## TASK DETAILS
Reproduce the listing from the line with "family: Onagraceae" through the end of the listing, substituting "nation" for "country" and leaving everything else unchanged.

** Start DATA EXCERPTS **

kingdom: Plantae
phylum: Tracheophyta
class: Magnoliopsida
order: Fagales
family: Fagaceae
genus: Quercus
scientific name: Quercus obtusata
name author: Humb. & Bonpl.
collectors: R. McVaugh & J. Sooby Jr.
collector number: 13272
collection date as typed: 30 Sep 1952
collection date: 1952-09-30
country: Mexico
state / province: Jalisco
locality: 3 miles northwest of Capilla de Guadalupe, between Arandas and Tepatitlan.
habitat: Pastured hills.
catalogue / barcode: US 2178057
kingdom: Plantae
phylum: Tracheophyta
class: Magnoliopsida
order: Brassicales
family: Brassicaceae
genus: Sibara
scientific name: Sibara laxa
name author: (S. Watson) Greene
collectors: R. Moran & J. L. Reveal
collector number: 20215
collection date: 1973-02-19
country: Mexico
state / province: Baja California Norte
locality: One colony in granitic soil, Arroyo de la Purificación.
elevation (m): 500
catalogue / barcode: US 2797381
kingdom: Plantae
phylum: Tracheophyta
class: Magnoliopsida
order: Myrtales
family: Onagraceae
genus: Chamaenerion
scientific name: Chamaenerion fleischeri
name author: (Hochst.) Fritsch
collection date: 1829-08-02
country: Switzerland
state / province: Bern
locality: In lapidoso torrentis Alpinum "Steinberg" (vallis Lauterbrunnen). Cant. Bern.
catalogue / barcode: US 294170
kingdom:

** End DATA EXCERPTS **

## CORRECT RESPONSE
family: Onagraceae
genus: Chamaenerion
scientific name: Chamaenerion fleischeri
name author: (Hochst.) Fritsch
collection date: 1829-08-02
nation: Switzerland
state / province: Bern
locality: In lapidoso torrentis Alpinum "Steinberg" (vallis Lauterbrunnen). Cant. Bern.
catalogue / barcode: US 294170
kingdom:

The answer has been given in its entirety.